Rated X: Another view

Here's what another reviewer had to say about Rated X for indieWIRE Daily: "For a movie teeming with sex, drugs and a dollop of violence, Emilio Estevez's ‘Rated X' is conspicuously flaccid. With none of the creative energy of ‘Boogie Nights' or the compelling characters of ‘The People versus Larry Flynt,' this run-of-the mill biopic about the rise and fall of the Mitchell Brothers, is a quintessentially made for TV experience. Distributed by Showtime Network, which boasts ‘no limits,' the film, despite its plenteous nudity and sex, lacks edge and is hopelessly marred.

Look alike real life brothers Emilio Estevez and Charlie Sheen play Jim and Artie Mitchell, a couple of close knit brothers who embark on a career of innovative pornography in the 70s and 80s in San Francisco. But the picture, with a snoozer of a screenplay by David McCumber and Norman Snider, offers no insight into what, in fact, were the ground breaking elements of the Mitchell's particular brand of fuck flicks. Insight, in fact, is absent altogether in the face value flick.

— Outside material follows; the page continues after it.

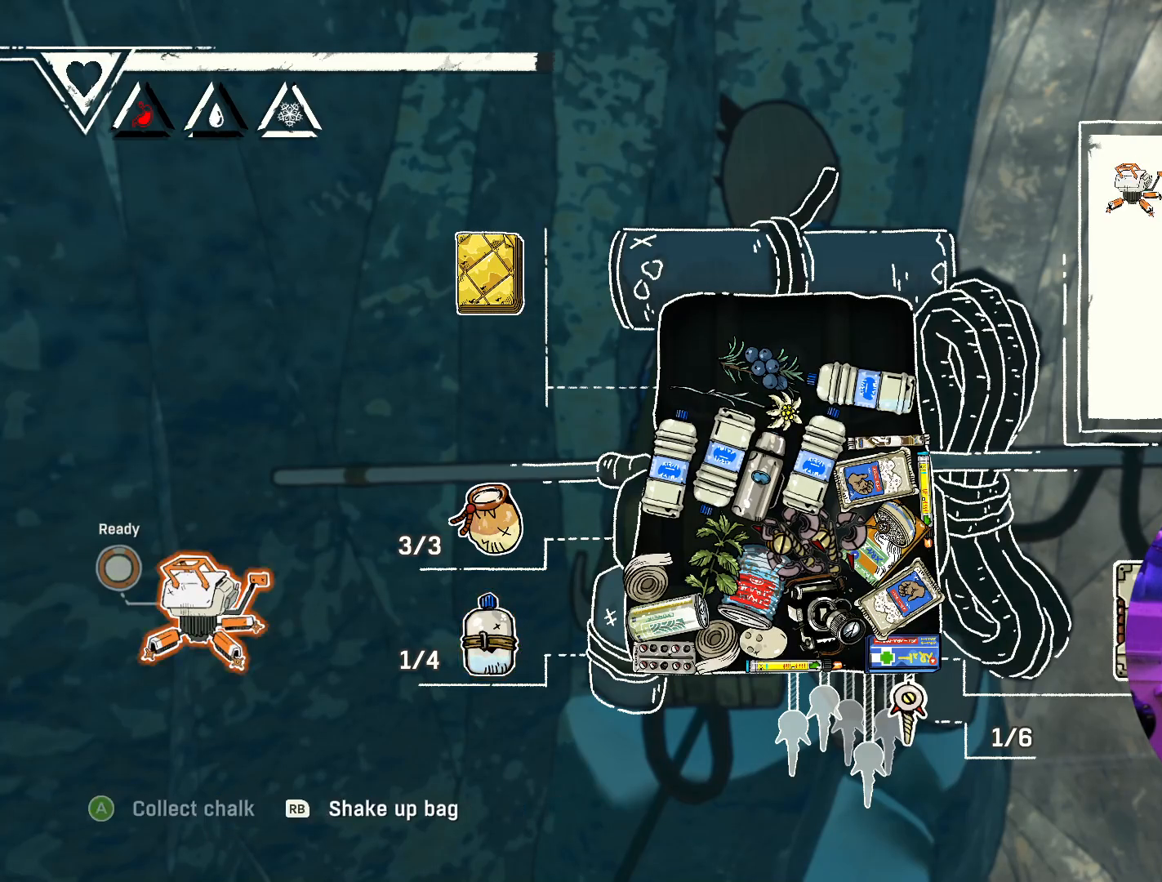
{"buttons": ["B"], "left_stick": "center", "right_stick": "center", "events": [[50, "right_stick", "up-left"], [150, "right_stick", "center"], [433, "B", "down"]]}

Early scenes clunkily establish Jim, the elder as a protective older brother who saves Artie from an array of tangles including ones with their tough-guy pop (Terry O'Quinn). This over-stressed dynamic continues through their lives, until, ultimately, Jim stops saving his brother.

Once in freewheeling Frisco, the groovy, mod brothers begin to make porn with a gaggle of hippie helpers including Jim's girlfriend who will disappear from the film within a few scenes with scant explanation. One never really gets to know any of the characters in "Rated X" and women come and go, without ever mustering much personality. But neither do the brothers Mitchell. Estevez's Jim, is rather bland, his concerns for Artie's excesses is his main feature. Sheen plays the frenetic, coked-up Artie, but neither character intrigues. The storyline ticks of biographical facts in a perfunctory and uninspired manner, from Jim's college film course to Artie's multiple marriages. As their stars rise and the money and publicity cascades in, cocaine becomes a constant presence and much footage is spent on the snorting. Fame followed by drugs and a cataclysmic spin out of control is tired formula and Estevez's thoroughly uncreative approach puts the banal plot front and center and the dull-as-dishwater dialogue leaves one clamoring for the remote control.

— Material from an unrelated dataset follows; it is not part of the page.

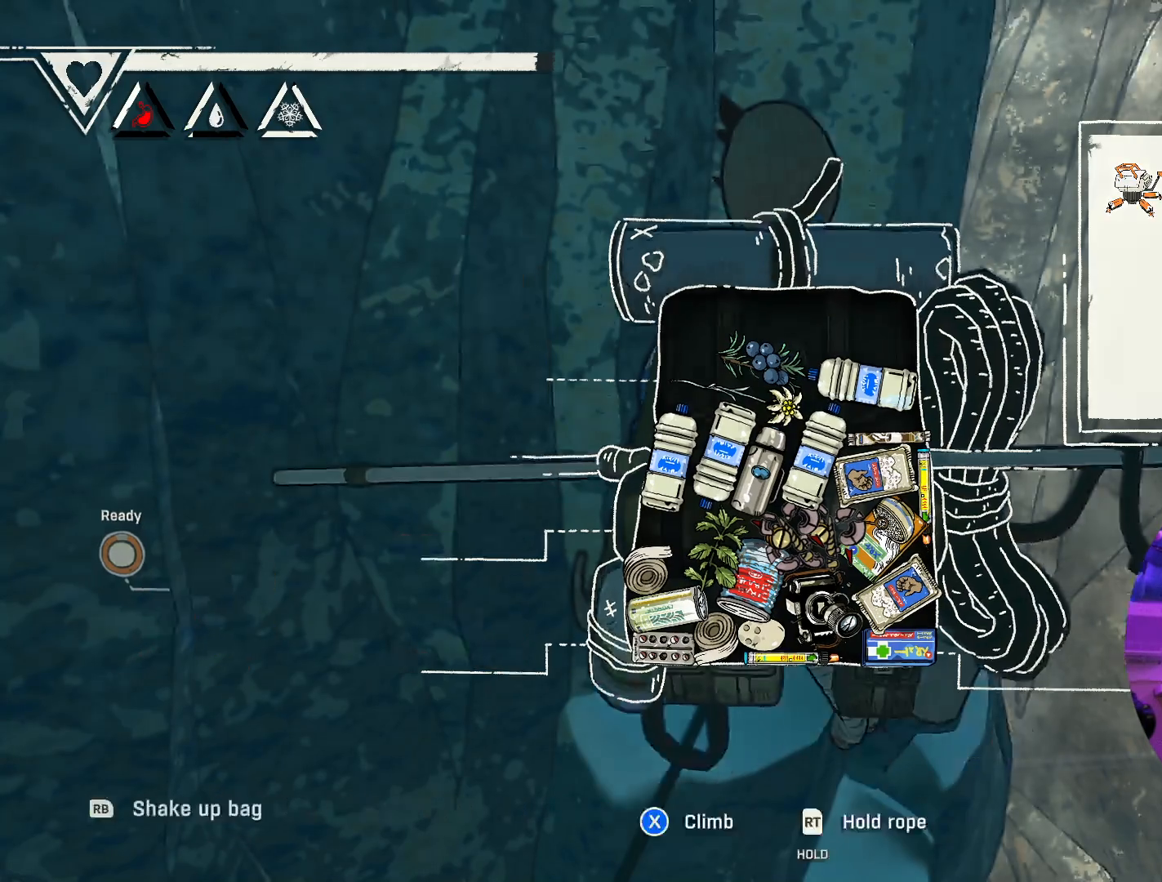
{"buttons": [], "left_stick": "center", "right_stick": "up", "events": [[50, "B", "up"], [450, "right_stick", "up"]]}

The X oeuvre "Beyond the Green Door" gives the filmmakers cash and cachet, but its exceptional qualities are never made plain. Its star, Marilyn Chambers [played by Tracy Hutson], is a somewhatrefreshing female in this tale, who shrewdly demands a hefty sum. Though she seems to make and shake their world, she too disappears without a trace in this slipshod picture. The Mitchell's enlist the FBI to help them battle the mob, but this, more interesting component, is left to dangle.

Estevez does not incorporate the tenor of the times to his advantage. Hairstyles and duds communicate the 70s in San Francisco, but the soundtrack is largely generic and the social upheavals and politics are merely glimpsed at. A small band of women protest pornography in the late 70s, but the subject of feminist response to porn is given short shrift. The shifting, lopsided camera angles and a good rainstorm strive to infuse tension at the climax, but the brother's final standoff is unmoving. We've been given no good reason to give a hoot about either bald pornographer."